Monday, April 15, 2019

Mediahub named media AOR for Fox Sports, Fox Entertainment | Advertising Age

Mediahub has been named media agency of record for Fox Sports and Fox Entertainment.

The account had been serviced by Dentsu-owned 360i and Vizeum. Mediahub, which is the global media planning and buying arm of Interpublic’s MullenLowe Group, will run the account from its Los Angeles office. Mediahub will handle all national media planning and buying duties, Fox executives confirmed.

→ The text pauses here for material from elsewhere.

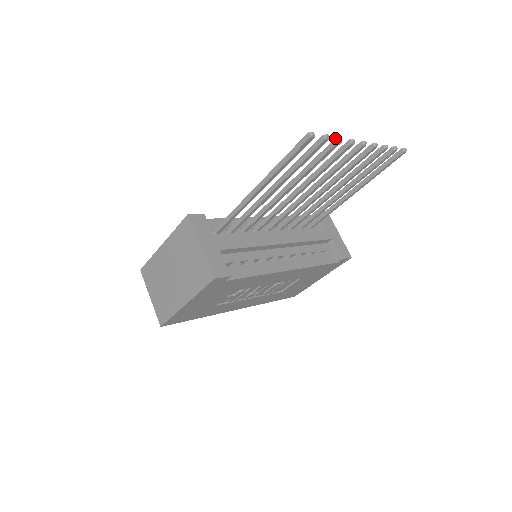
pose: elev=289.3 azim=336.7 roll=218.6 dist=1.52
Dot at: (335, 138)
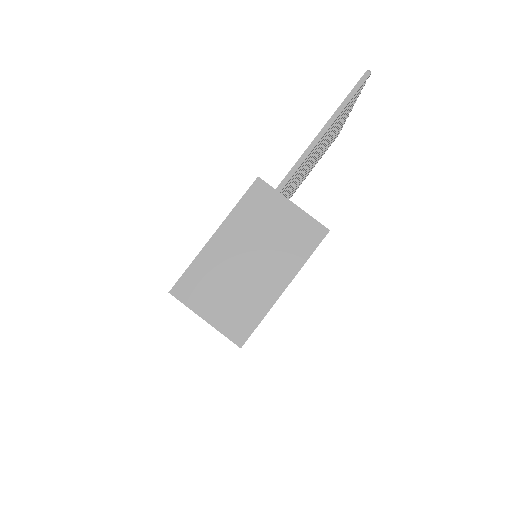
Dot at: occluded
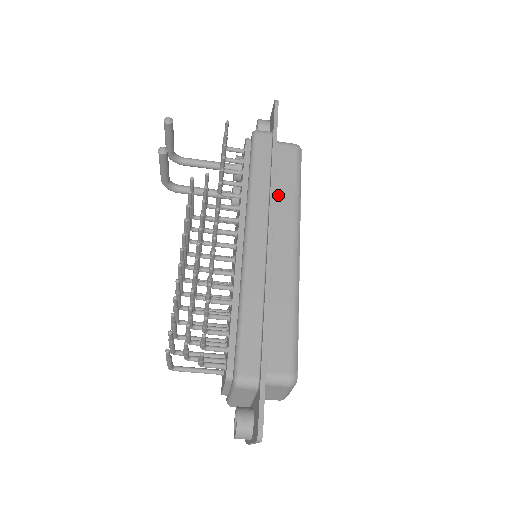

Fox Sports and Fox Entertainment are part of Fox Corp., the standalone company formed last month after The Walt Disney Company acquired 21st Century Fox, including its movie studio and entertainment cable channels. Fox Corp. is expected to spend up to $200 million on measured media promoting Fox Sports and Fox Entertainment programming this year, according to people familiar with the matter.

“As we embark on building Fox Entertainment, Mediahub will play an important role in helping our company strategically reach fans across all platforms in new and innovative ways,” Darren Schillace, executive VP-marketing for Fox Entertainment, said in a statement to Ad Age. Robert Gottlieb, executive VP and head of marketing for Fox Sports, added, “This year is full of incredible new opportunities for our brand. We’re looking forward to working with Mediahub to maximize those and reach more fans than ever.”

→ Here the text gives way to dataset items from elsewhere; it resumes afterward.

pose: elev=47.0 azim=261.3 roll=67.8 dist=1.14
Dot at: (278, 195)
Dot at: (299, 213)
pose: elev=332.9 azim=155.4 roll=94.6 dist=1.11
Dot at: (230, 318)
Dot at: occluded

The win adds to Mediahub’s new business streak that in recent months has included Dropbox, Bloomin’ Brands, New Balance and Staples.

John Moore, global president of Mediahub, in a statement said: “We have a long history of working with tune-in brands to drive high-levels of audience engagement, and our team is excited to help FOX win in the marketplace.”

Dentsu’s 360i declined to comment on the account move.

The agency switch is being made a mere a month before Fox will host its annual upfront presentation in New York.  While the network has about a dozen comedy and drama pilots under consideration for the 2019-20 broadcast season, including three straight-to-series orders and the Kim Cattrall Southern Gothic dramedy “Filthy Rich,” the straw that stirs the drink at the slimmed-down Fox is live sports and inexpensive water-cooler fare like “The Masked Singer.”

Fox began laying the groundwork for its pivot to sports two years ago, when it told media buyers that it would leverage its National Football League, Major League Baseball and college football coverage as a means to “own the fall.”

During the 20-week period in which Fox airs postseason baseball and pro and college football—an interval that coincides with the single greatest volume of U.S. consumer spending—live sports accounts for as much as 90 percent of its overall GRPs. Given the commercial impressions sports programming provides (the “America’s Game of the Week” NFL broadcast window has been the highest-rated TV program for 10 years running) and the fact that the average general-entertainment show no longer does so much as a 1.0 rating, the increased emphasis on the gridiron and the diamond just makes good horse sense.

None of which is to say that Fox is sidelining all of its traditional primetime programming. This fall the network will be on the hook to schedule some eight hours of general-entertainment fare per week, a slate that will include at least two nights of dramas and its signature Sunday animation/comedy block. That said, in light of the massive success of its new competition series “The Masked Singer,” which now stands as TV’s top-rated non-sports show, Fox will look to invest fewer dollars in pricey, low-yield scripted projects—the average demo delivery for its current crop of dramas and comedies is currently hovering at a 0.9—while trying its luck with a few more inexpensive competition series.

With just a handful of weeks left before the season shudders to a halt, Fox is currently tied with NBC with an average live-same-day rating of a 1.3 among adults 18-49. Thanks to the addition of the 11-game “Thursday Night Football” package, which ranks as TV’s No. 2 program behind “Sunday Night Football,” Fox has seen its seasonal deliveries rise 8 percent vs. the year-ago period. It is the only broadcaster that can make that claim this season; per Nielsen, ratings at the Big Four nets are currently down 13 percent.

Along with the Cattrall sudser, Fox has ordered two animated pilots to series (“Bless the Harts” and “Duncanville”) and has given the green light to a six-episode reboot of "Beverly Hills, 90210.” Among the projects that would seem to have the best shot at joining those four newbies on next year’s schedule are the John Slattery cybersecurity drama “Next” and Greg Berlanti’s crime procedural “Prodigal Son.”